If your invader doesn't listen, remember that you are a holy warrior in one of the most unholy places on the station. While sleep toxin doesn't do jack (and if you're running around with a syringe gun, it's better in the hands of chemists) you still have a strait jacket, some handy-dandy soporifics that act like horse-tranquilizers in the sleepers, and I hear the surgery room goes woefully unused nowadays...
Hello, I'm Dr. Death
So, you are a traitor? DON'T HIT SUICIDE JUST YET! There is so many wondrous, terrible things you can do. When people are injured, they are taken to medbay to be "doctored" by you and other people. You can then shoot them up with sleep toxin, take them some place private in medbay and take what you want, or go for malpractice to end them. This is very good if you happen to be in a crowded area and stab the HoP and drag them back to Medical when people are in a panic. You can hide victims by putting little notes by morgue trays saying "This man has been borged" or "This man has been cloned" and no one will bat an eye at why they are naked, and why they are there (and often the chaplain will cremate them, or the chef will take some meat).

_REQUIREMENT 1_:
In the guide about playing a station doctor, what notes does it suggest leaving by morgue trays to hide victims?
_REQUIREMENT 2_:
Please pick up the guide about playing a station doctor right after its last sentence and keep writing in the same voice.

_COLLECTED DATA_:
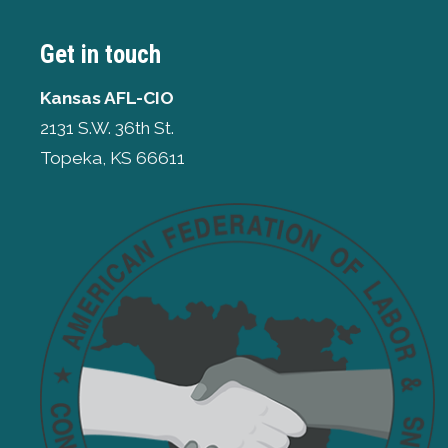
Get in touch
Kansas AFL-CIO
2131 S.W. 36th St.
Topeka, KS 66611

_REPLY 1_:
Notes saying "This man has been borged" or "This man has been cloned."

_REPLY 2_:
To Conclude
You are a Doctor. Your job is to help people - sometimes forcibly - and dealing with the fallout from the numerous violent calamities that inevitably descend on the station. You serve both as go-between for the station and large and the more specialized medical departments.
If you seek respect in this job, you have to go out of your way to earn it. But never forget the damage you can inflict on the unwary.